[Extracted records]
━━━━━━

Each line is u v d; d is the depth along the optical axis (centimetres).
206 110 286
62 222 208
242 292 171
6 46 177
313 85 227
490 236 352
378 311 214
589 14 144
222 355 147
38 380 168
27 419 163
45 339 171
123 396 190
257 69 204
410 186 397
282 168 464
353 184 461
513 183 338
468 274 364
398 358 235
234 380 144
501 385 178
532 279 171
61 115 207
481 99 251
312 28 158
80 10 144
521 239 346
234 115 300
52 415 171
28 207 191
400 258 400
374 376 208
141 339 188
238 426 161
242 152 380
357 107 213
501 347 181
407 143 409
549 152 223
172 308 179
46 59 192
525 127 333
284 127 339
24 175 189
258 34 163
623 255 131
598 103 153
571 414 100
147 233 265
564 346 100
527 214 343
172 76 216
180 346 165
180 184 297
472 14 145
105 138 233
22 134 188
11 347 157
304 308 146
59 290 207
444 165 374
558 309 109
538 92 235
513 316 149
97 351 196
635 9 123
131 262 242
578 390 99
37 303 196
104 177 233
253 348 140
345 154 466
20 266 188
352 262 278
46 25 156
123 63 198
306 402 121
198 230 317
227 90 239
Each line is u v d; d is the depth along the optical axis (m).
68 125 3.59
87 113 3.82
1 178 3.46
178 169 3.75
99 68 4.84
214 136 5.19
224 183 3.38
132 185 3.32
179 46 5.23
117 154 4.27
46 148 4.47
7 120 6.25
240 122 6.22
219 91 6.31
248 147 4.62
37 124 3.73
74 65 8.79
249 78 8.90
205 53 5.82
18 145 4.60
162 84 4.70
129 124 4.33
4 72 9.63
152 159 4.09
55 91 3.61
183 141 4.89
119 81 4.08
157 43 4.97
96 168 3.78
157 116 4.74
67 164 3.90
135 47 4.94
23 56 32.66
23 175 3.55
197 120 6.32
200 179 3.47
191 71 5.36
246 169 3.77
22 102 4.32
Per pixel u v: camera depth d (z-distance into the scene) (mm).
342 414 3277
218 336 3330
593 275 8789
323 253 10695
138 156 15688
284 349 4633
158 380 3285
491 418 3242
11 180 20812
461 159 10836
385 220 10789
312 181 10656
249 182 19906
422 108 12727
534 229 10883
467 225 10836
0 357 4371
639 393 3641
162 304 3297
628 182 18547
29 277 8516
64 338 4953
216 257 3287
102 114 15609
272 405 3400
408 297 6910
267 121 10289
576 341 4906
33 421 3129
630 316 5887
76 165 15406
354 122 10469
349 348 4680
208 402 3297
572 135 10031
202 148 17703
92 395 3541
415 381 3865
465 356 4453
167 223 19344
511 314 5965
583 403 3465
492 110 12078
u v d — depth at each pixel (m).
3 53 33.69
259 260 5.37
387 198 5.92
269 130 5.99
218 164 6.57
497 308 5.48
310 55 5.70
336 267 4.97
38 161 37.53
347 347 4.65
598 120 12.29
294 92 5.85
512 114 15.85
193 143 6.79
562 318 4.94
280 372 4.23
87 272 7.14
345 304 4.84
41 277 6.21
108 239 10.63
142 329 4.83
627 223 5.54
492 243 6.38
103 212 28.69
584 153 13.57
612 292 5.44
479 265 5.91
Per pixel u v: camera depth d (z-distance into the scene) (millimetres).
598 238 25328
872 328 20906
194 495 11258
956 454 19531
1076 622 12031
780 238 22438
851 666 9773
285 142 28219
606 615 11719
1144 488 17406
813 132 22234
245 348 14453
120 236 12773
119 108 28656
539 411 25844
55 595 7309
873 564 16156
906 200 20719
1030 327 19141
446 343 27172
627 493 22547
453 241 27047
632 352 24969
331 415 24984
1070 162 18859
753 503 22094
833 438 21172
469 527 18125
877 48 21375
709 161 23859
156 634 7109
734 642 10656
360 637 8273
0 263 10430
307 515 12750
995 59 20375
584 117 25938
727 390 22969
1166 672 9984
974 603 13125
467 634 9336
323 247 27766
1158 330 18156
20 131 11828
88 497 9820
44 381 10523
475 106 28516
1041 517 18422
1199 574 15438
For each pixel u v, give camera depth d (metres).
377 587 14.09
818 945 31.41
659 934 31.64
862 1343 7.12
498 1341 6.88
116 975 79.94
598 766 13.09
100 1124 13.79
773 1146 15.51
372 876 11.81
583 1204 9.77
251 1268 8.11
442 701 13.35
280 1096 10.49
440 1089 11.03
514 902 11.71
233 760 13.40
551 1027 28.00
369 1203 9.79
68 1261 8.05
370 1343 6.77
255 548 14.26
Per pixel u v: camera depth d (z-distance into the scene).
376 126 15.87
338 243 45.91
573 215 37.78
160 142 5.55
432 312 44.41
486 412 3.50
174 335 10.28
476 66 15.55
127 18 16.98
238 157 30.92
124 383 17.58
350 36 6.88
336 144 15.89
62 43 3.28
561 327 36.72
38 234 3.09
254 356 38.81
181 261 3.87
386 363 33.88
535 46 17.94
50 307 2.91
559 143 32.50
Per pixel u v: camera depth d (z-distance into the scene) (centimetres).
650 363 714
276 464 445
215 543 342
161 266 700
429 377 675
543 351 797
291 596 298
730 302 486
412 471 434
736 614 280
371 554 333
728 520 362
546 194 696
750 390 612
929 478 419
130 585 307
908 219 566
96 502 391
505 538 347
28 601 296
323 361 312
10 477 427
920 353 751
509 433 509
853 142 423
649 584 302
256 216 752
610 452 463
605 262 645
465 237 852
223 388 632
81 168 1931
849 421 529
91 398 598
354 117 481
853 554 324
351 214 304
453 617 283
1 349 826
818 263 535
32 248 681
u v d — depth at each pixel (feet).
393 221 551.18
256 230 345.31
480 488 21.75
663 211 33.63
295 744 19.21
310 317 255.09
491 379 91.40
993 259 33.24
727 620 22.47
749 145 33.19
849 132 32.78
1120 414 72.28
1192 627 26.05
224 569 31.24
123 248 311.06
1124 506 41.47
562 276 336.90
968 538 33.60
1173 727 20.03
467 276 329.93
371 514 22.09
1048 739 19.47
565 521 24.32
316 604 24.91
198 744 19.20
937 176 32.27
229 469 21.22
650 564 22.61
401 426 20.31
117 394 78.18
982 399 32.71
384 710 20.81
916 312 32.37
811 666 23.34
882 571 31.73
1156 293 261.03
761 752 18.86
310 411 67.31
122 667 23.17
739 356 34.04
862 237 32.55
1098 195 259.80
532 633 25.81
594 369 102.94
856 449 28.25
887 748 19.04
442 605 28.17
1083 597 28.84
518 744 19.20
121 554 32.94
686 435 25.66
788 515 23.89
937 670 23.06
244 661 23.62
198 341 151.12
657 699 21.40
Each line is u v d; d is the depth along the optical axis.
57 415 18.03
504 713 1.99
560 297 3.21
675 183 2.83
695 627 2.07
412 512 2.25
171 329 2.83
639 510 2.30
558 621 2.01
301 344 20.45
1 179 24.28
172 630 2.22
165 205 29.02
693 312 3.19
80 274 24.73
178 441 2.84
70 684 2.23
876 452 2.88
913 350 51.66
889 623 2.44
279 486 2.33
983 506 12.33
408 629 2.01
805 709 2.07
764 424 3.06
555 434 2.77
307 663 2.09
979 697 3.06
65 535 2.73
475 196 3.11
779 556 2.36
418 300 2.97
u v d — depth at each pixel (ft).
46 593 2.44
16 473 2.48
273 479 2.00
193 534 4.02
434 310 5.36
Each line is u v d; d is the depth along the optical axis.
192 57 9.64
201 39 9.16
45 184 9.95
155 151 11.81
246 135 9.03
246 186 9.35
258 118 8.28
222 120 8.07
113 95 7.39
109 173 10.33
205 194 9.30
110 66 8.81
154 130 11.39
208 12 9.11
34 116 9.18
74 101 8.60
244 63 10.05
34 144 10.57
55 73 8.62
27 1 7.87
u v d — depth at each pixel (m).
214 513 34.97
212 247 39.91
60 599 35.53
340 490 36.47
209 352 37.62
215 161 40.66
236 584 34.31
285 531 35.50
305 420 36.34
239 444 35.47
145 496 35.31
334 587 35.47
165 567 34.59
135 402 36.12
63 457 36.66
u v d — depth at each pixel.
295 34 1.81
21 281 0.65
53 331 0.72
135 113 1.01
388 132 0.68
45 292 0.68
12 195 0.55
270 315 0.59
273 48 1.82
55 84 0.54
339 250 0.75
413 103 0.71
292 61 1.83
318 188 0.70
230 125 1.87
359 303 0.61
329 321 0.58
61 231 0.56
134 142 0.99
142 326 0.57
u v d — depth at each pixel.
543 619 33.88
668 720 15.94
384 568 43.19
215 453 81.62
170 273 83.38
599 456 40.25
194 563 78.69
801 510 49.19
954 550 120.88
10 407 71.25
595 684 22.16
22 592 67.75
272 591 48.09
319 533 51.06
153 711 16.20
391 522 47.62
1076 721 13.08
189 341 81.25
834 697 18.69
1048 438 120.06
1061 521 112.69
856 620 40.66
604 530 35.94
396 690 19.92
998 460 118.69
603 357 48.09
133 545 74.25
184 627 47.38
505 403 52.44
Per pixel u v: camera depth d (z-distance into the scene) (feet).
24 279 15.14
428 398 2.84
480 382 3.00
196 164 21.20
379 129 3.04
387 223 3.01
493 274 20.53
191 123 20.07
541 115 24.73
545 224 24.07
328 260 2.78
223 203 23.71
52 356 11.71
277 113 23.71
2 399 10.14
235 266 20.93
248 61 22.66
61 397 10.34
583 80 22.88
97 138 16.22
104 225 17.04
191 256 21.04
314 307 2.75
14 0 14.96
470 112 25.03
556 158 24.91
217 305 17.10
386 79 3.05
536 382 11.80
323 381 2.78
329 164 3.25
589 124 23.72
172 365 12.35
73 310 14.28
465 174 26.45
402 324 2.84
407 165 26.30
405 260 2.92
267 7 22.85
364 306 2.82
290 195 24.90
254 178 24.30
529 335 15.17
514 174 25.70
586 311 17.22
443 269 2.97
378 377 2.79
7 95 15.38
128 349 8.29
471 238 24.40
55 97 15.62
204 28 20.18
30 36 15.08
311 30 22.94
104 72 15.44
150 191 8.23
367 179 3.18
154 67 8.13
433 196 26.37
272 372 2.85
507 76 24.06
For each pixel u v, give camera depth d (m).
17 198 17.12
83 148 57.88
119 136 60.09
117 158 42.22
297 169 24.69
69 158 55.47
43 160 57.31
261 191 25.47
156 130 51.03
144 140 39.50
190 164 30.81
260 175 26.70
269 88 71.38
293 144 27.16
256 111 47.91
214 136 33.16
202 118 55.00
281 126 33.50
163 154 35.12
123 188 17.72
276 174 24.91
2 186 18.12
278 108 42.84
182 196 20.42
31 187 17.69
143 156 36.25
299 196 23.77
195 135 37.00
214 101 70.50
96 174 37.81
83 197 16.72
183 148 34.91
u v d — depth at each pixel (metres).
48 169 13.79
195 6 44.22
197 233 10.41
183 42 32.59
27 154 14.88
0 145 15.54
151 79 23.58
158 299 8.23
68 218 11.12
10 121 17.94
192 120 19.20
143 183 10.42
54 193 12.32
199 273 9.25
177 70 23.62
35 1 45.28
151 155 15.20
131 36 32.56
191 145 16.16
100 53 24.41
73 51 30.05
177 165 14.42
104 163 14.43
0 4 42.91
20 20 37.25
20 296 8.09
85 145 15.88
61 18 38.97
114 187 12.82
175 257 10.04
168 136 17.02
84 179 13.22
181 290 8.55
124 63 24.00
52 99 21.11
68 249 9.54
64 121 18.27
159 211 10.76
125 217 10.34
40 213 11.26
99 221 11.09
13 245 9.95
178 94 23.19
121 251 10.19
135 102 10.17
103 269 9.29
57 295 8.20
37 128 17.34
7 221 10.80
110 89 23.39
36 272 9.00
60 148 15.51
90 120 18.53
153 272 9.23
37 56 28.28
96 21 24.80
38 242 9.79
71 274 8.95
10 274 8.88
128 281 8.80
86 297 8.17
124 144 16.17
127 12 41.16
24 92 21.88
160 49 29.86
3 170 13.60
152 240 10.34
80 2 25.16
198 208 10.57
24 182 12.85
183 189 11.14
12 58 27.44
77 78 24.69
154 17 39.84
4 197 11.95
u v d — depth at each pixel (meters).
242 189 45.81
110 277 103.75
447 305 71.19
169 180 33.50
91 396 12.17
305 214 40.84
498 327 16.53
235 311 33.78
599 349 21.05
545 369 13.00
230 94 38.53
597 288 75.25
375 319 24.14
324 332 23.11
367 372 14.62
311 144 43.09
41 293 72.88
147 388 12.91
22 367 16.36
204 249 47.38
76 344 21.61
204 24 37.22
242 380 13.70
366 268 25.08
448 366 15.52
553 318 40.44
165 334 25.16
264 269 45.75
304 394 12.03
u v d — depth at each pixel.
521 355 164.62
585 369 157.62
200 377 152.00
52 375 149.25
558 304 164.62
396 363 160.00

━━━━━━

**DIRECTIONS FOR THIS TASK:** Copy out the lines above exactly, beginning at the one that contains "1158 330 18156" and ending at the one that contains "476 66 15.55".

**SOLUTION FOR THIS PROBLEM:**
1158 330 18156
20 131 11828
88 497 9820
44 381 10523
475 106 28516
1041 517 18422
1199 574 15438
For each pixel u v, give camera depth d (metres).
377 587 14.09
818 945 31.41
659 934 31.64
862 1343 7.12
498 1341 6.88
116 975 79.94
598 766 13.09
100 1124 13.79
773 1146 15.51
372 876 11.81
583 1204 9.77
251 1268 8.11
442 701 13.35
280 1096 10.49
440 1089 11.03
514 902 11.71
233 760 13.40
551 1027 28.00
369 1203 9.79
68 1261 8.05
370 1343 6.77
255 548 14.26
Per pixel u v: camera depth d (z-distance into the scene).
376 126 15.87
338 243 45.91
573 215 37.78
160 142 5.55
432 312 44.41
486 412 3.50
174 335 10.28
476 66 15.55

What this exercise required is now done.